During his inaugural address, Andrew Cuomo said his father was too sick to attend and that he went through the speech with him the night before. He had those attending at One World Trade Center in Manhattan give a round of applause for his dad.
"He couldn't be here physically today, my father," Andrew Cuomo said. "But my father is in this room. He is in the heart and mind of every person who is here."
A two-time failed candidate for public office before upsetting heavily favored New York City Mayor Edward Koch in the 1982 Democratic primary for governor, Cuomo used his gubernatorial bully pulpit to challenge President Ronald Reagan, who said that "the most terrifying words in the English language are 'I'm from the government and I'm here to help.'"
Cuomo's biggest pulpit was the podium at the 1984 Democratic National Convention in San Francisco, where he stood as the keynote speaker and delivered an address that garnered national acclaim and instantly transformed him into a potential presidential candidate.
He went after Reagan's declaration that America was a "shining city on a hill" by declaring that "not everyone is sharing" in this largesse.
"In this part of the city there are more poor than ever, more families in trouble, more and more people who need help but can't find it," Cuomo said. "Even worse: There are elderly people who tremble in the basements of the houses there. And there are people who sleep in the city streets, in the gutter, where the glitter doesn't show.

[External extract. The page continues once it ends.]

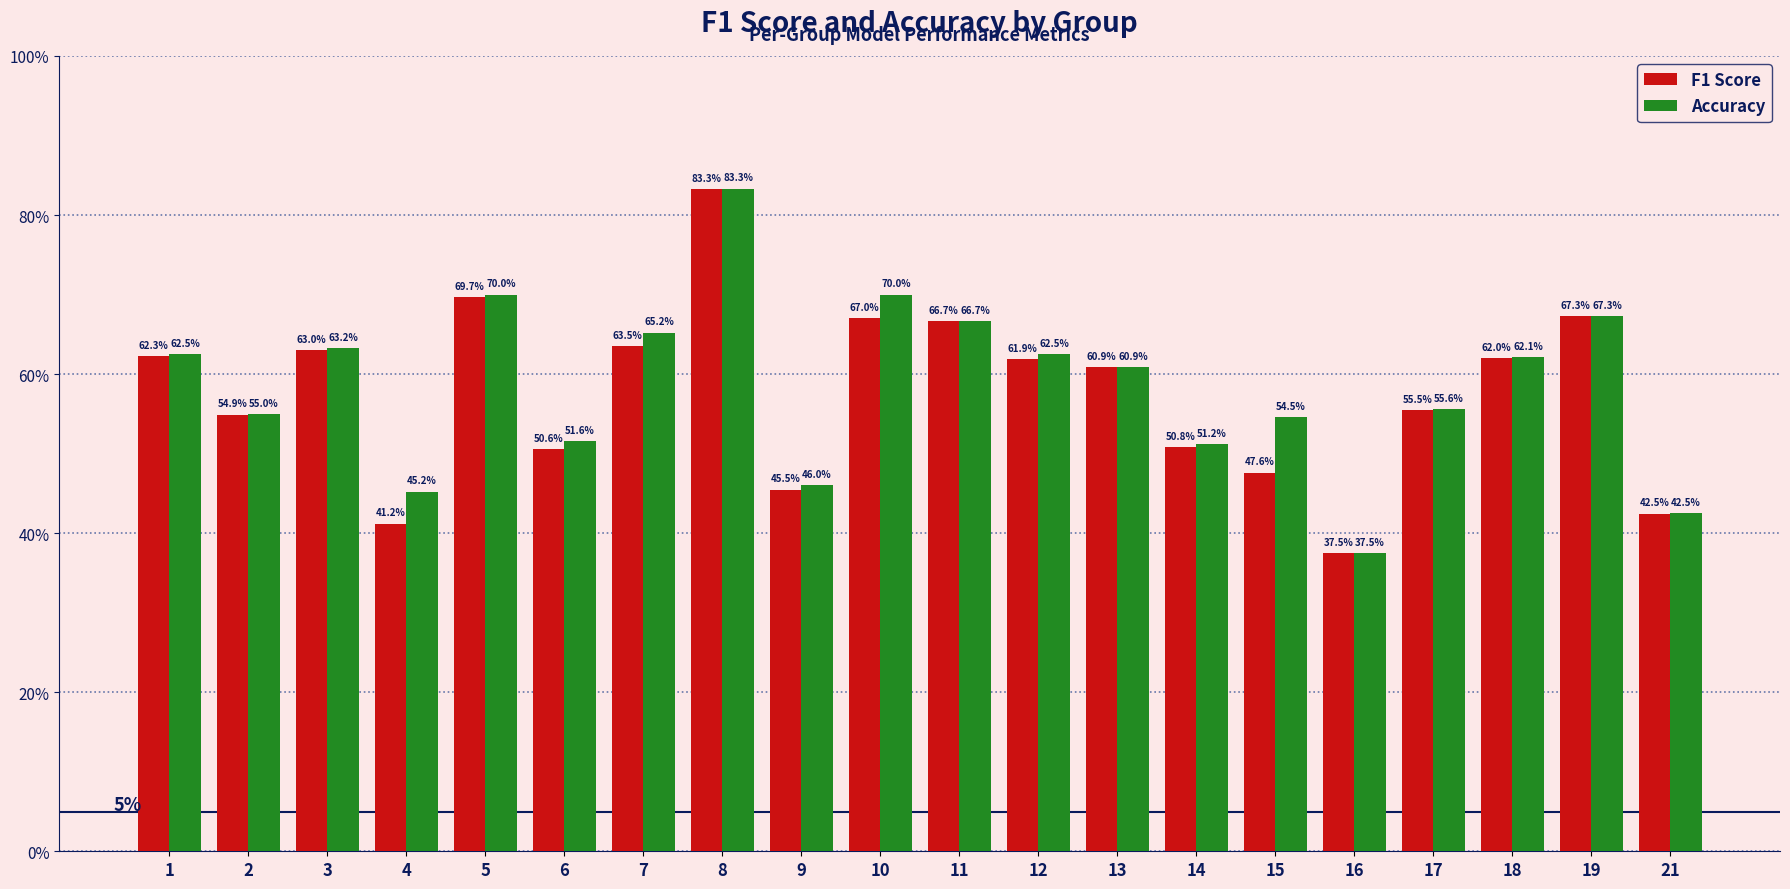

Are the bars grouped side by side (vs. stacked)?

Yes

There are ghettos where thousands of young people, without a job or an education, give their lives away to drug dealers every day. There is despair, Mr. President, in the faces that you don't see, in the places that you don't visit in your shining city."
He tried to contrast the two political parties, saying that Republicans believed "in a kind of social Darwinism," in which it should take care of the rich and have their wealth trickle down to the middle-class and poor.